- D'ailleurs, Albert, tu devrais enlever tes chaussures et mettre d'autres chaussettes. tu vas attraper une pneumonie. Mon petit-fils peut t'en prêter une paire sans problème, pas vrai ?
- Excuse-moi, mais je ne vois pas ce que tu veux dire, mamie, s'excusa Erik, qui, d'une main, s'assura que sa frange était toujours bien en place.
(...)
Furieux, Erik monta à l'étage en serrant les poings. L'idée qu'un inconnu introduise ses pieds dégoulinants de transpiration dans ses chaussettes de pure laine vierge le paniquait. Il ouvrit l'armoire et hésita un moment : lesquelles lui céder? Sans aucun doute, il fallait que ce soient les plus vieilles parmi celles qu'il avait sélectionnées pour son voyage. Le problème, c'est que toutes ses chaussettes étaient dans un état impeccable...

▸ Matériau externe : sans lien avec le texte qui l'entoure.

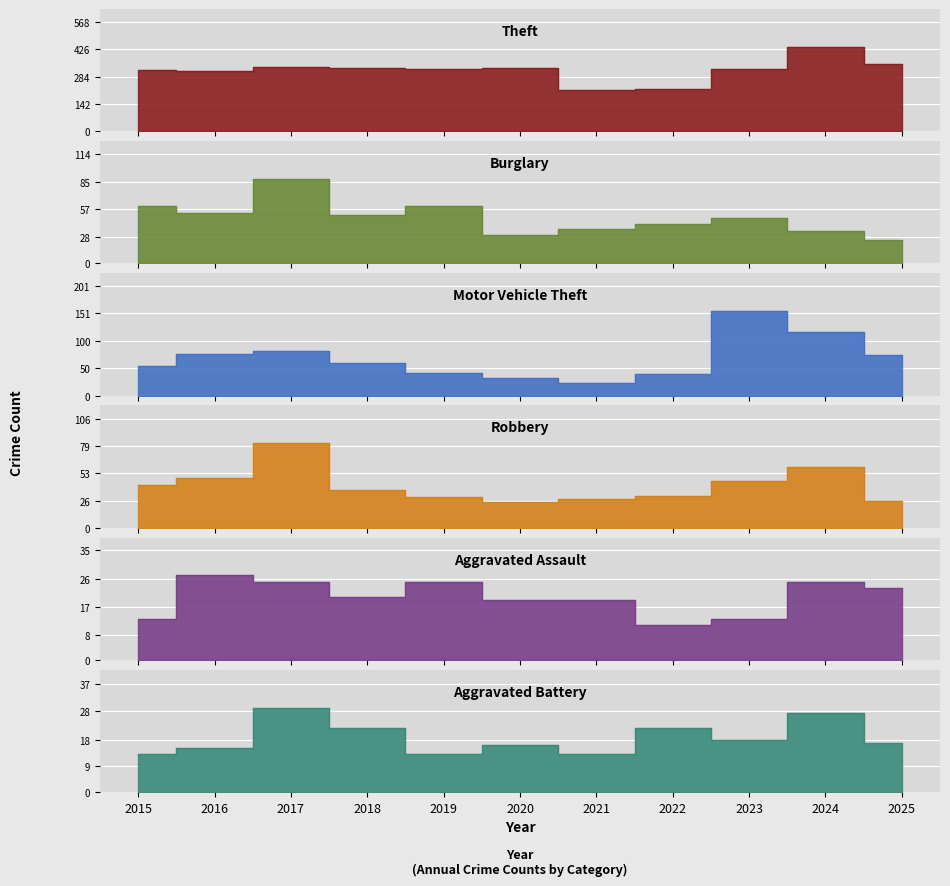

Reading left to right, transcribe all the data shown in this chart.

Theft: 318	311	334	327	324	328	215	220	322	437	350
Burglary: 60	53	88	51	60	30	36	41	47	34	25
Motor Vehicle Theft: 54	76	82	60	41	33	24	40	155	117	74
Robbery: 42	48	82	37	30	25	28	31	45	59	26
Aggravated Assault: 13	27	25	20	25	19	19	11	13	25	23
Aggravated Battery: 13	15	29	22	13	16	13	22	18	27	17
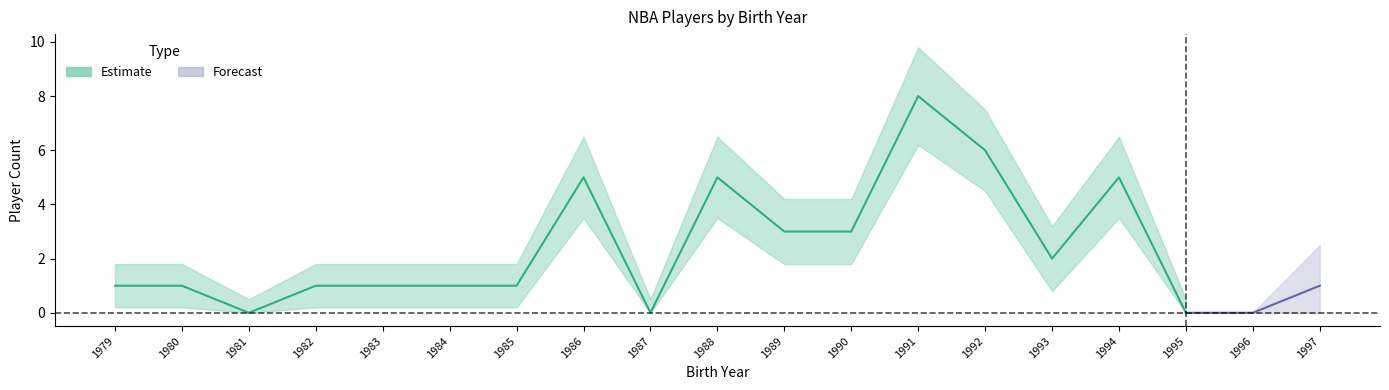

At which category is the sum across all series the highest?

1991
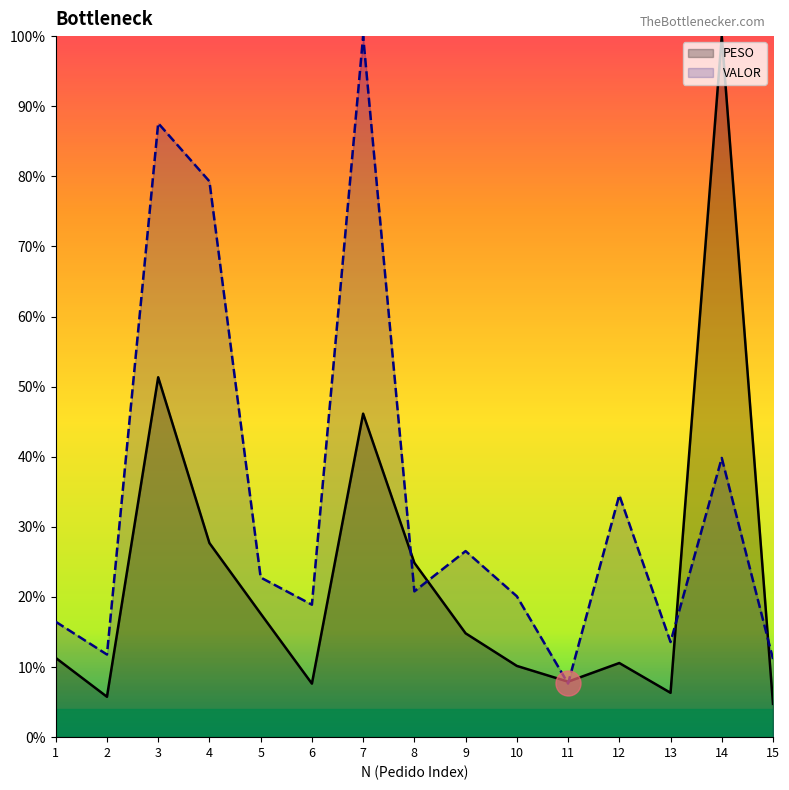

What is the value of the PESO point at the 11th from the left?

7.9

Entre les ombres, Erik se tordit le cou et distingua une petite forme au milieu de l'oreiller. qu'y avait-il sur son lit? Non sans anxiété, il tendit la main et palpa lentement cet objet inconnu. De quoi s'agissait-il ? A tâtons, il s'aperçut que la chose était enveloppée de papier. Tremblant, il l'approcha de la faible lumière de la lampe de chevet, puis défit avec précaution l'emballage. Le tonnerre gronda avec force, tout près de là.
Dans le papier, Erik découvrit le roi blanc du jeu de sa grand-mère, couvert de sang séché. La feuille était une page de livre arrachée, qui affichait les vers suivants :
Et voici qu'une arête de fer
- sa dernière heure est venue -
La retient accrochée par un bout.
Déjà pâlit et disparaît la clarté de la lune...

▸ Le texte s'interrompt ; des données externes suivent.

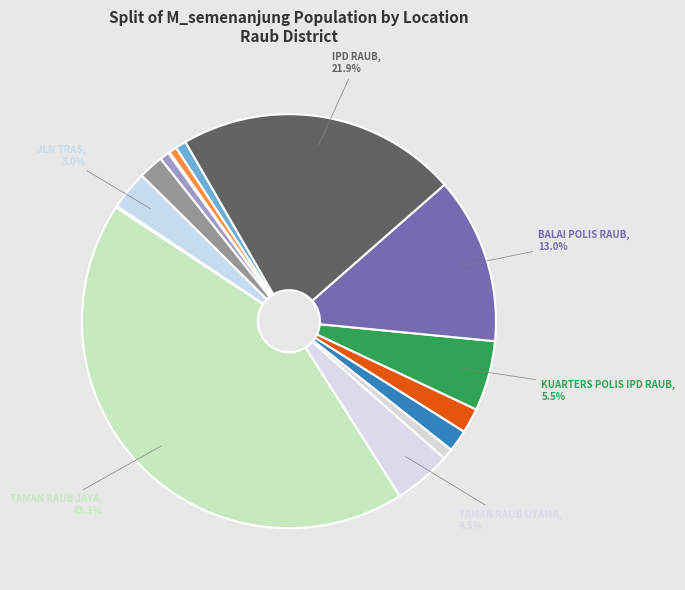

Count the number of slices in the pie.

15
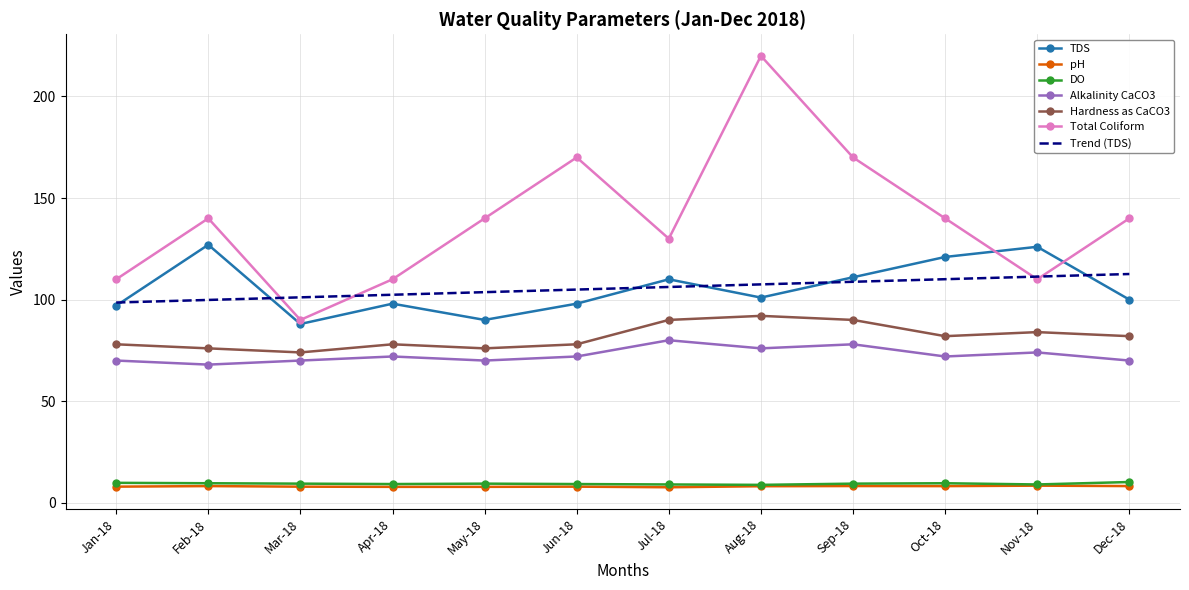

Which label corresponds to the largest value in the chart?

Aug-18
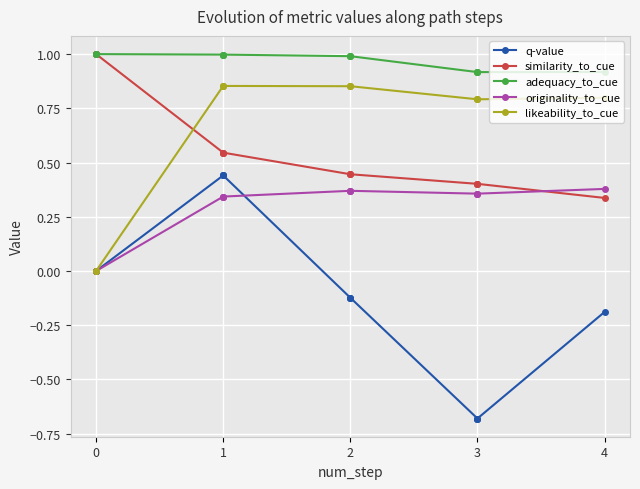

Is this an area chart (filled region under the line)?

No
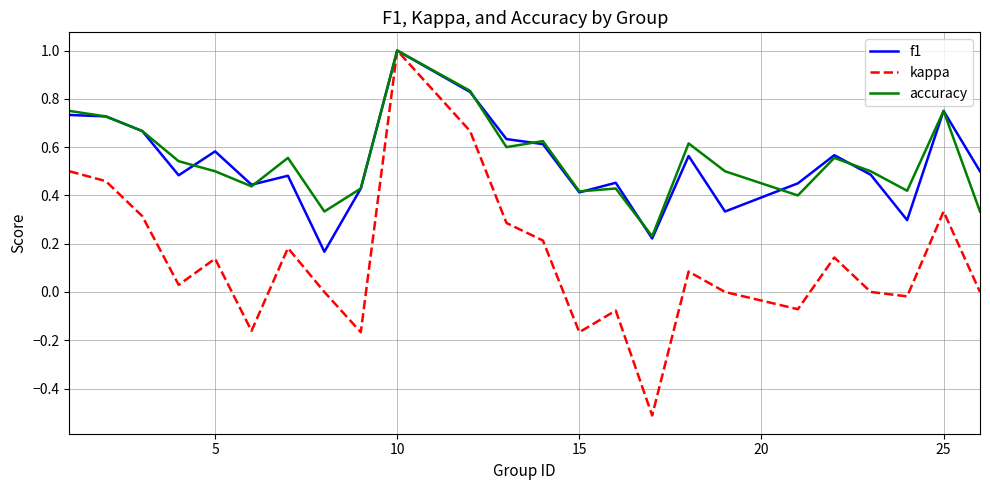

Which series has the widest spread of values?

kappa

Ensuite, il se mit à courir comme un fou dans la rue. Ses Lombartini volèrent au-dessus des flaques. De temps en temps, elles retombaient dans l'eau, mais en ce moment de crise, Erik Vogler ne se souciait pas de la propreté de ses chaussures italiennes. Seules deux choses lui importaient : atteindre sain et sauf la maison de sa grand-mère et retourner à Brême aussi vite que possible.